The Italian government is risking the wrath of the European Commission (EC) in agreeing to provide a €400 million ($440 million) bridge loan to struggling Alitalia after the airline failed to reach a bailout agreement with two potential investors by a Nov. 21 deadline. EC officials are in close contact with Rome concerning whether the proposed capital injection would run afoul of commission rules on state aid, European media report.
Italian state-run railway group Ferrovie dello Stato (FS) and Italian holding company Atlantia were unable to agree to terms demanded by the government as part of a €1 billion rescue scheme. As previously reported, FS has committed to a 40% stake and Atlantia to a 30% participation in the proposed deal.
U.S. major Delta Airlines continues to be committed to a €100 million investment in return for a 10% stake in a revitalized Alitalia. German airline Lufthansa is also interested but has insisted it will not take an equity stake in the resurrected carrier before it has gone through a complete restructuring. Lufthansa officials have been vocal in asserting that massive job cuts are a requirement for any potential investment in the carrier, if government officials choose the German carrier over Delta as a participant in the bailout.

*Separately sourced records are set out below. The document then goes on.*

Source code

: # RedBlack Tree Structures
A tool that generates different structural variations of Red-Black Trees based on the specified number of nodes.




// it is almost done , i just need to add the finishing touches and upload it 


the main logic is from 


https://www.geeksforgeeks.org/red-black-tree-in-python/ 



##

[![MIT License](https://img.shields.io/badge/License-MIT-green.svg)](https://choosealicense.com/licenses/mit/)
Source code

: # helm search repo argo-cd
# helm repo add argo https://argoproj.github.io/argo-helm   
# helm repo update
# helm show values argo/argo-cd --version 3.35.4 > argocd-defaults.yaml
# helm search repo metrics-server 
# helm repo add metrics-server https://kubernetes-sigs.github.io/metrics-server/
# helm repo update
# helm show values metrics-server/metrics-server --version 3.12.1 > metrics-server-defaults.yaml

Under EC state aid rules, loans are only permitted on terms that a private operator would have accepted under market conditions and provided that interventions do not confer an economic advantage on the beneficiary that is unavailable to rivals.
If Alitalia is unable to land further funds, the government may be forced to renationalize the carrier and pare the large workforce to make investment in Alitalia more attractive before putting the carrier back on the block. Such a move would draw the ire of unions that already are pressuring the government to make a deal that guarantees employment to the carrier’s workforce. Stefano Patuanelli, Italy’s economic development minister, stressed in a Nov. 20 interview with CNBC that terms of any agreement to reboot the carrier need to take job retention into account.
Alitalia is losing an estimated €700,000 per day and is expected to burn through cash reserves by year-end. The carrier already has tapped Rome for a €900 million bridge loan to remain aloft and has neither repaid the loan nor the attached €150 million interest. Alitalia was placed under extraordinary administration under Italian bankruptcy law in early May 2017.
Following a number of complaints by rival carriers charging that the loan was incompatible with state aid rules under the EC’s rescue and restructuring aid guidelines, the commission in January 2018 opened an in-depth investigation to assess whether Italy’s €900 million bridge loan constitutes state aid. To provide financing for Alitalia during the administration period, the Italian government granted a €600 million bridge loan to Alitalia in May 2017; in October 2017, the loan was increased by €300 million.
The commission also expressed concern that the loan’s term, extending from May 2017 until at least December 2018, exceeded the maximum duration of six months allowed for a rescue loan under the guidelines.
Adding to the fray, the U.S. Department of Transportation has approved a joint venture that includes Delta, Air France-KLM and Virgin Atlantic that is exclusive of Alitalia in light of the current disarray.